Crise du lait en Europe, conséquences en Afrique ?

10-Apr-2018

Depuis plusieurs années, l’Europe fait face à de régulières crises du lait, situation accentuée par la suppression des quotas laitiers. Dès novembre 2015, le ministre allemand de l’agriculture évoquait l’idée pour sortir de la crise du lait d’augmenter les ventes de produits laitiers allemands sur le marché mondial, notamment à destination de l’Afrique.
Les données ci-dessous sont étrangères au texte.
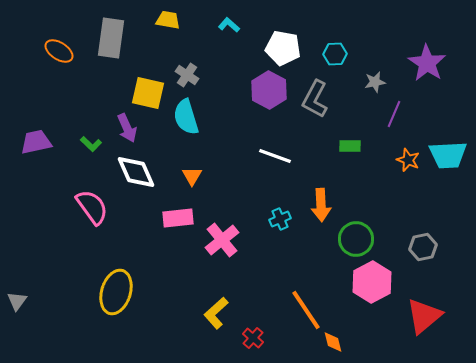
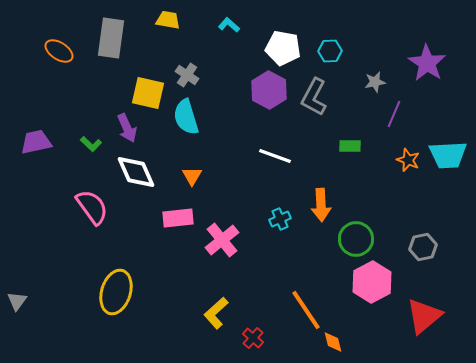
cyan hexagon: moved 5 px left, 3 px up
gray L-shape: moved 1 px left, 2 px up
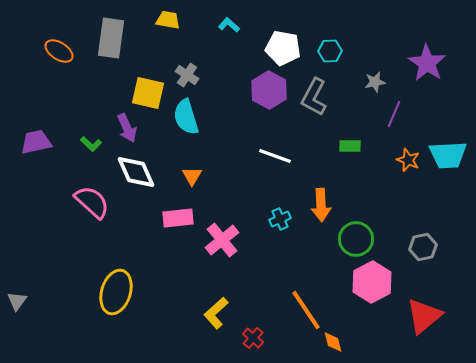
pink semicircle: moved 5 px up; rotated 12 degrees counterclockwise
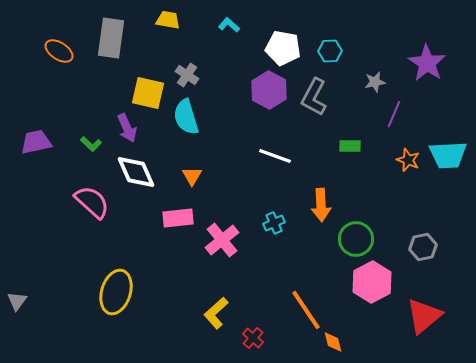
cyan cross: moved 6 px left, 4 px down
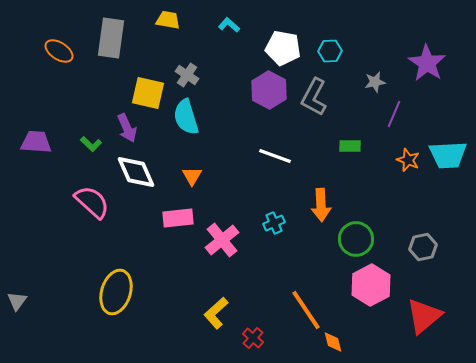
purple trapezoid: rotated 16 degrees clockwise
pink hexagon: moved 1 px left, 3 px down
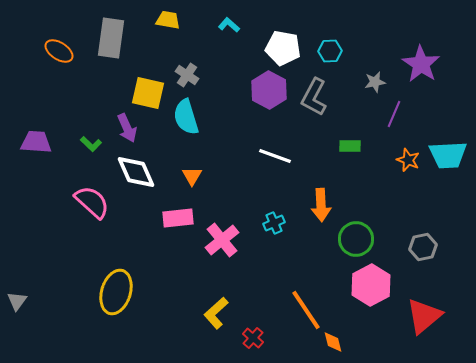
purple star: moved 6 px left, 1 px down
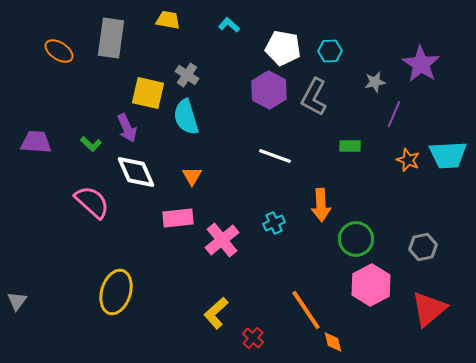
red triangle: moved 5 px right, 7 px up
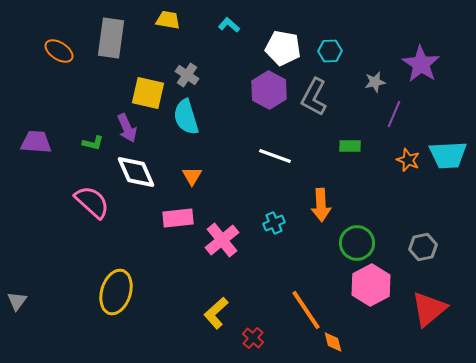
green L-shape: moved 2 px right, 1 px up; rotated 30 degrees counterclockwise
green circle: moved 1 px right, 4 px down
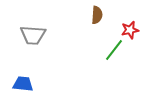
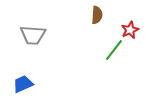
red star: rotated 12 degrees counterclockwise
blue trapezoid: rotated 30 degrees counterclockwise
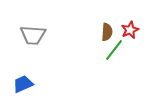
brown semicircle: moved 10 px right, 17 px down
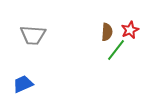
green line: moved 2 px right
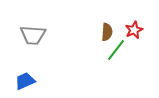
red star: moved 4 px right
blue trapezoid: moved 2 px right, 3 px up
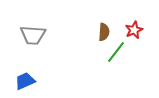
brown semicircle: moved 3 px left
green line: moved 2 px down
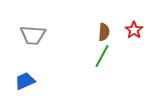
red star: rotated 12 degrees counterclockwise
green line: moved 14 px left, 4 px down; rotated 10 degrees counterclockwise
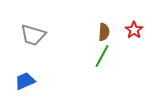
gray trapezoid: rotated 12 degrees clockwise
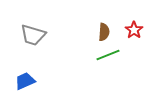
green line: moved 6 px right, 1 px up; rotated 40 degrees clockwise
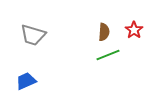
blue trapezoid: moved 1 px right
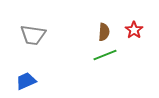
gray trapezoid: rotated 8 degrees counterclockwise
green line: moved 3 px left
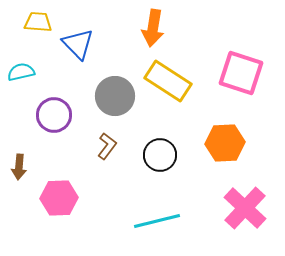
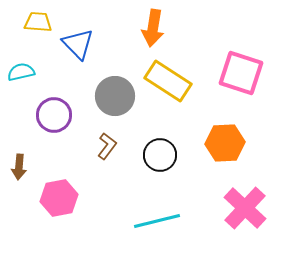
pink hexagon: rotated 9 degrees counterclockwise
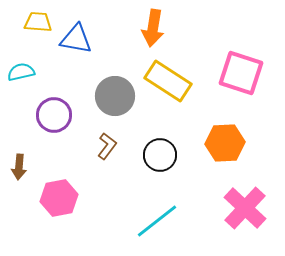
blue triangle: moved 2 px left, 5 px up; rotated 36 degrees counterclockwise
cyan line: rotated 24 degrees counterclockwise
Beaucoup d’ONG s’étaient montrées critiques de cette décision, visant à transformer l’Afrique en « marché-poubelle » pour reprendre l’expression virulente de certains. Le risque est en effet de créer de véritables distorsions de marché, nuisant au développement des pays africains dont les filières ne sont pas suffisamment compétitives face à l’industrie européenne. De plus, la politique agricole commune (PAC), souvent dénoncée comme une forme de dumping par les pays tiers, peut avoir des dommages collatéraux sur les pays en développement.
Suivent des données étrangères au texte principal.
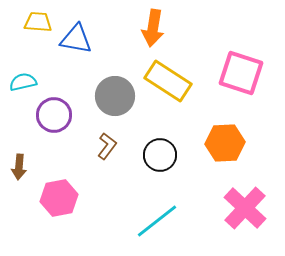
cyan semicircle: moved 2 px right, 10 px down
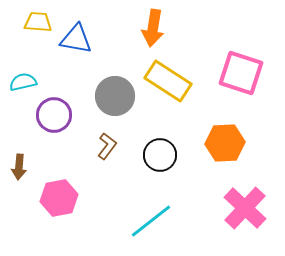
cyan line: moved 6 px left
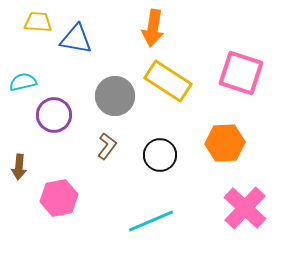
cyan line: rotated 15 degrees clockwise
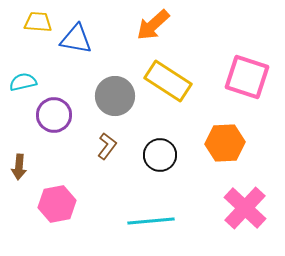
orange arrow: moved 3 px up; rotated 39 degrees clockwise
pink square: moved 6 px right, 4 px down
pink hexagon: moved 2 px left, 6 px down
cyan line: rotated 18 degrees clockwise
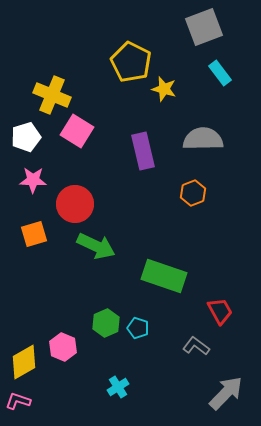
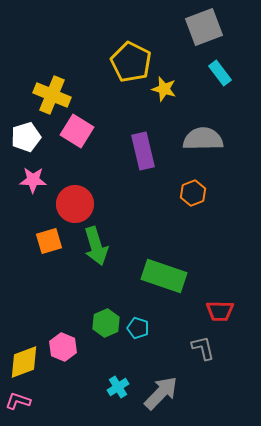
orange square: moved 15 px right, 7 px down
green arrow: rotated 48 degrees clockwise
red trapezoid: rotated 120 degrees clockwise
gray L-shape: moved 7 px right, 2 px down; rotated 40 degrees clockwise
yellow diamond: rotated 9 degrees clockwise
gray arrow: moved 65 px left
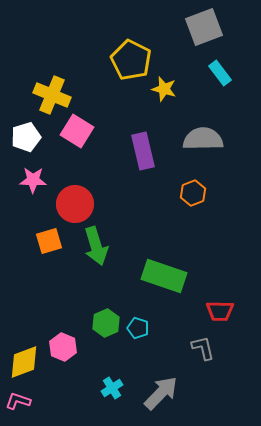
yellow pentagon: moved 2 px up
cyan cross: moved 6 px left, 1 px down
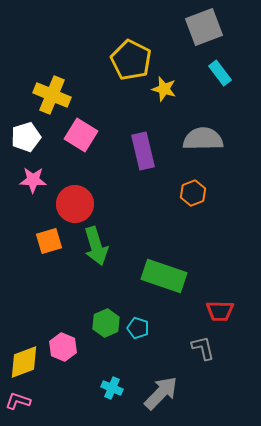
pink square: moved 4 px right, 4 px down
cyan cross: rotated 35 degrees counterclockwise
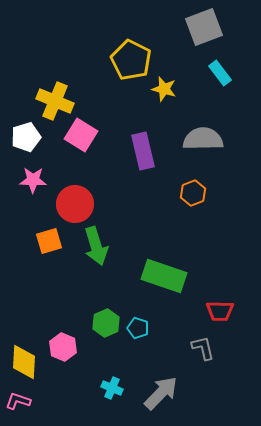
yellow cross: moved 3 px right, 6 px down
yellow diamond: rotated 66 degrees counterclockwise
Avec la fin des quotas laitiers et le surplus de la production européenne, le marché du lait fait face à une grande volatilité des prix. Résultat, le lait européen inonde l’Afrique sous la forme de poudre de lait, à des prix défiant toute concurrence. Selon une étude conjointe SOS Faim et Oxfam, les exportations de lait écrémé à destination de l’Afrique de l’Ouest ont été multiplié par trois depuis 2009. Entre 1996 et 2013, les importations ouest-africaines de lait sont passés de de 0,6 à 2,1 millions de tonnes équivalent lait.

Compte tenu de la croissance actuelle de la population en Afrique de l’Ouest, la production locale, même si elle est en augmentation, n’est pas suffisante pour répondre à la demande. C’est donc un savant équilibre entre importations européennes et développement local de la production laitière qu’il faut trouver. Comme l’explique Dani Rodrik, professeur d’économie à Harvard, c’est une forme de « protectionnisme intelligent » qu’il faut mettre en place. La plupart des acteurs locaux, dans les filières agricoles ou industrielles, ont des capacités limitées et un écosystème de production fragile (fournisseurs d’intrants, acteurs logistiques, moyens de financements…). C’est pourquoi certaines mesures de protection et d’accompagnement sont nécessaires, pour le lait comme pour d’autres filières. 

De l’autre côté de la Méditerranée, l’Union européenne doit adopter une approche globale et structurée de sa politique avec l’Afrique. Trop souvent, l’UE sépare les champs diplomatiques, économiques, sécuritaires et culturelles. Or, on ne peut pas vouloir lutter contre les migrations, vouloir favoriser le développement des pays africains et ne peut pas prendre en compte la fragilité de certaines filières locales face à la concurrence des produits européens. Pour un partenariat gagnant-gagnant entre l’Afrique et l’UE, la coopération commerciale doit s’allier d’une analyse de son impact sur le développement local. Sans cela, nous ne pourrons espérer faire de l’ensemble euro-africain un axe de prospérité commune.